= David Sarsfield =

Irish soldier

David Sarsfield (1663–1710) was an Irish soldier noted for his service in the Jacobite Army during the Williamite War in Ireland. After going into exile as part of the Flight of the Wild Geese, he later served in the Spanish Army. He was killed at the Battle of Villaviciosa in 1710.

He was the son of David Sarsfield, 3rd Viscount Sarsfield and Elizabeth de Courcy, and the younger brother of Dominick Sarsfield, 4th Viscount Sarsfield, part of a prominent County Limerick family of Old English descent who had remained Roman Catholic. Both he and his elder brother served in the Irish Army of James II between 1689 and 1691. After the Treaty of Limerick ended the war, they went into exile in France. After first living in France, David Sarsfield subsequently went to Spain where he was made Governor of the strategic fortress of Badajoz.

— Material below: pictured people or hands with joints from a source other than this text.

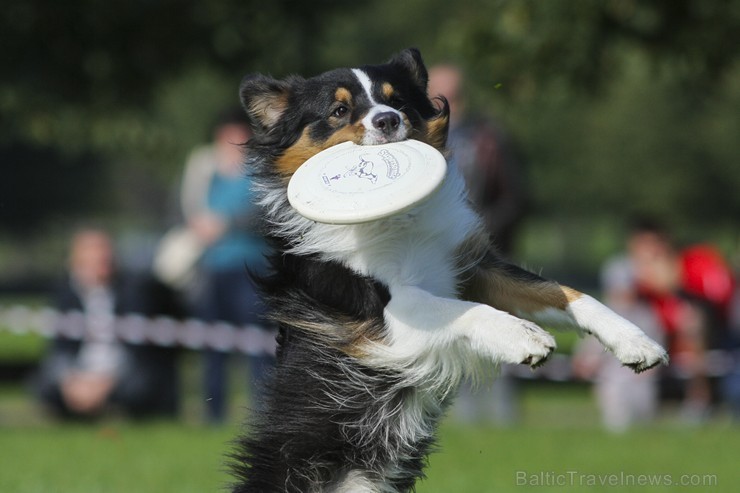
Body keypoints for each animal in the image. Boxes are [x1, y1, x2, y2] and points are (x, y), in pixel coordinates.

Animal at [228, 47, 668, 492]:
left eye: (397, 100)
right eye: (339, 110)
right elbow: (464, 311)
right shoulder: (386, 312)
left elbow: (564, 293)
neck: (396, 220)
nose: (388, 120)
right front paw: (523, 337)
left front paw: (636, 342)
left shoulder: (473, 270)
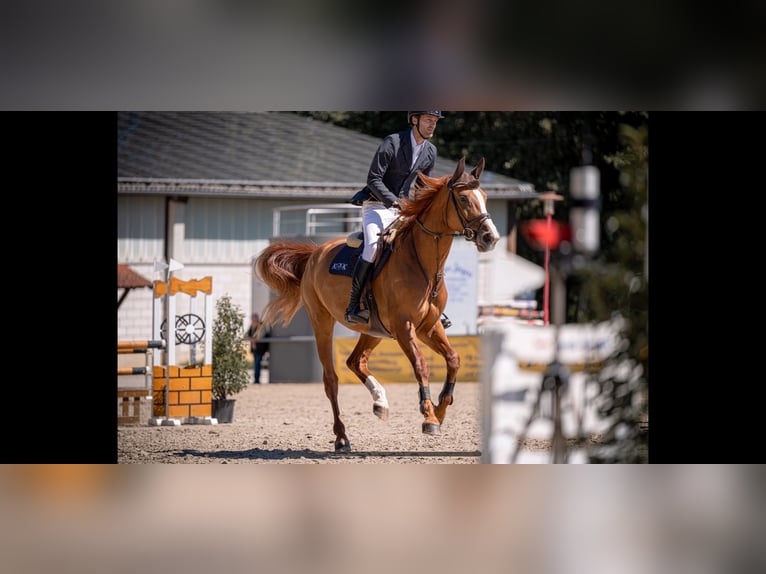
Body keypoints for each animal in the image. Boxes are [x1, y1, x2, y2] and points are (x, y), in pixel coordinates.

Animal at [254, 157, 500, 451]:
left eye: (485, 197)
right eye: (463, 198)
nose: (491, 237)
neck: (423, 265)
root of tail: (315, 253)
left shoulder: (428, 327)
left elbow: (453, 359)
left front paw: (440, 410)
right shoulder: (405, 327)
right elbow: (421, 365)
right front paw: (429, 415)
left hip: (373, 329)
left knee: (355, 361)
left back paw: (380, 402)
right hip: (322, 322)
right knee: (331, 379)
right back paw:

He is said to have had eight children, two sons and six daughters, with his wife, Marie d'Athboy. His daughter Catalina Sarsfield married a German adventurer Theodore von Neuhoff, who later briefly ruled the Kingdom of Corsica. She is sometimes mistakenly said to be the daughter of the Jacobite hero Patrick Sarsfield, although he was only a distant cousin.

==Bibliography==
- Gasper, Julia. Theodore Von Neuhoff, King of Corsica: The Man Behind the Legend. Rowman & Littlefield, 2013.